The tune most people know appeared in the Speyer Hymnal in Cologne in 1599.

The most common English translation (another nineteenth-century number, by Theodore Baker) runs,

Lo, how a rose e’er blooming,
From tender stem hath sprung.
Of Jesse’s lineage coming,
As men of old have sung;
It came, a flow’ret bright,
Amid the cold of winter,
When half spent was the night.

There’s that cold again.

And of course there are others. Something described as an “Old English Carol” of which I can find no version published before 1920, begins:

The snow lay on the ground, the stars shone bright
When Christ our Lord was born on Christmas night.”

That’s getting right to the point. We could go on.

I turned to these old songs this week as the temperature dipped below zero and, unfailingly, the Church entered a new liturgical year. We will be wearing purple at Mass from now until Christmas, and, in many of our only-notionally-heated churches, puffing out plumes of steaming breath as we sing, as well.

Cold weather focuses the mind. Having grown up in frigid Wisconsin, I can hardly imagine celebrating Christmas as they do in the Southern Hemisphere, where at Advent they’re nearing the height of summer.

And maybe it’s not just my psychological predilection.
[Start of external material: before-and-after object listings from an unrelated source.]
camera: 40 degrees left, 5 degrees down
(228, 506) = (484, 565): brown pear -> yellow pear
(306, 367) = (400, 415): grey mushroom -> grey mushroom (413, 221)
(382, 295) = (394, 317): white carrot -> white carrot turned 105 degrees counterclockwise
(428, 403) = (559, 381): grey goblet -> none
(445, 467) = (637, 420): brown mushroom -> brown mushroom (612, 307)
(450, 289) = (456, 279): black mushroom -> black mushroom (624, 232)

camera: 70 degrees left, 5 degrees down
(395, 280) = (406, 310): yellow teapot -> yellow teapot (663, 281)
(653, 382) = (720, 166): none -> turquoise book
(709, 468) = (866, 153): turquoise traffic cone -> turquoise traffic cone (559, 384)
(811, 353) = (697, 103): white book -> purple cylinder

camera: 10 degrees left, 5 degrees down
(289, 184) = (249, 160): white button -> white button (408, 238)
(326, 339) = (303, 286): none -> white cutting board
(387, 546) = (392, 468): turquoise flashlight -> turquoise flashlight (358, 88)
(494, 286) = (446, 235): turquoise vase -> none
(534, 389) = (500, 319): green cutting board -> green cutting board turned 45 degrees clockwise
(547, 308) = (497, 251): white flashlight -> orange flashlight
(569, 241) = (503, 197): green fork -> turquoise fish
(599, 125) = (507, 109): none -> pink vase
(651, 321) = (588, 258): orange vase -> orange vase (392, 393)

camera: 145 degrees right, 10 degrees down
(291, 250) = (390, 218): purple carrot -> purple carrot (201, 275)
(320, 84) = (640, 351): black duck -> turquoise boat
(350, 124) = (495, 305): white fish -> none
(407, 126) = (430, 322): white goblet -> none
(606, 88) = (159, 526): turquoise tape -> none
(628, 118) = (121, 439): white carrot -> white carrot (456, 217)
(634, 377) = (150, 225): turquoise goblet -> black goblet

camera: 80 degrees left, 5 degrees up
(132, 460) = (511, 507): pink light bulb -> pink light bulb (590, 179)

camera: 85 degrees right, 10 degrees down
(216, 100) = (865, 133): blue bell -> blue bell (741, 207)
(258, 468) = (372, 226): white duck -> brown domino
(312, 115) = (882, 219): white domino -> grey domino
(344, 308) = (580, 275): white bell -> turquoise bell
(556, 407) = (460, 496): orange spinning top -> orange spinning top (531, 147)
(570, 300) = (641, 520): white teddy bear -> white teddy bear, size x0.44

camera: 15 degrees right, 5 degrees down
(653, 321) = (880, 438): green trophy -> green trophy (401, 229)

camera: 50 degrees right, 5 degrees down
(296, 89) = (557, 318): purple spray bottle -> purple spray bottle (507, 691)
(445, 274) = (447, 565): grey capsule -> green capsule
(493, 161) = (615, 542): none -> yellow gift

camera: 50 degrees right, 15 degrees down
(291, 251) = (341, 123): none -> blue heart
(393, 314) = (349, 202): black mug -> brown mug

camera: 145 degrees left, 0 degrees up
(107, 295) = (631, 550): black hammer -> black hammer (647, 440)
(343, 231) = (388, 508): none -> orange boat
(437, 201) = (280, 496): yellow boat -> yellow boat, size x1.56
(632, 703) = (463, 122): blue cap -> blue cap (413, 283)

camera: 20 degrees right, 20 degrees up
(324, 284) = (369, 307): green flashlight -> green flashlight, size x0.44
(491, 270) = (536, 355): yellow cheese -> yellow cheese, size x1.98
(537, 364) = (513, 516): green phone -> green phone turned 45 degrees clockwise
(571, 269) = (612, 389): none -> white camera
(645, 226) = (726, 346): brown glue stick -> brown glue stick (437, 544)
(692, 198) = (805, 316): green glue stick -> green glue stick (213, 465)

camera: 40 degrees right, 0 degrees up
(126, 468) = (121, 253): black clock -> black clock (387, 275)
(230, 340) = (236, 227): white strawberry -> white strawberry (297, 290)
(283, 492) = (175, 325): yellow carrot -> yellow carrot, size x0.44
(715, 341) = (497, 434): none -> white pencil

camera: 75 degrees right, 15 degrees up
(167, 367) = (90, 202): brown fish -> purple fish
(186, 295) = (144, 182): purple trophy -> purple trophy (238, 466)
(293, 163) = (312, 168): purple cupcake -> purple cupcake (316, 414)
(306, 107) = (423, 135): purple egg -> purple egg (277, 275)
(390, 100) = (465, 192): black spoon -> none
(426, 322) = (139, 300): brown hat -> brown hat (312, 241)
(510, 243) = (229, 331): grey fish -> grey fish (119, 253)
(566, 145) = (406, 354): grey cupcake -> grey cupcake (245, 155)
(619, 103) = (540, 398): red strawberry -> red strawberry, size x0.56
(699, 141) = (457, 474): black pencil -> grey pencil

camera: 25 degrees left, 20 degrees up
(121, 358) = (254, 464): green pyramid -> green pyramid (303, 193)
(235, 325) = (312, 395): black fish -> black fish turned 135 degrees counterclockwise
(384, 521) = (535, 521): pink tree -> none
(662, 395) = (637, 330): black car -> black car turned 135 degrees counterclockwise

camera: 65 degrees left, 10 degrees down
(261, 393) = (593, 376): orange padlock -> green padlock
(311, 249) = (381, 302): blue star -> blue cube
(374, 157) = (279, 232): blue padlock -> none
There could be a theological truth here: the contrast of an icy winter with the warm, wet body of a Newborn. The notion that the world resists Christ – making itself impenetrable, so that the ground and even water become defiant.

We don’t have to rely exclusively on Christina Rossetti for this insight:

Divine might can break all earthly resistance while expressing itself as a tiny child. That’s in the Gospel. It’s in Isaiah, too – where, in contrast to the hymnodists’ ice, the prophet gives us butter and honey. Isaiah says: “Therefore the Lord himself shall give you a sign; Behold, a virgin shall conceive, and bear a son, and shall call his name Immanuel. Butter and honey shall he eat, that he may know to refuse the evil, and choose the good.” (Is 7:14-15)

Cyril of Alexandria, not known for his sweet personality, comments on this honey as a symptom of the helplessness of the baby Christ. “See how, in order to show that he was truly God as well as man, the prophet assigned to him attributes that were both divine and human. For when he says that he was given food suitable for infants, namely butter and honey, he is trying to assure us that he came to be in the flesh in reality.” (Commentary on Isaiah, PG 70, 205A)

The earth is cold and hard. But Christ is coming. He is tiny and even toothless, but He is coming. The ground resists, and we resist, but He is coming — coming anyway.

That’s something worth singing about, every year.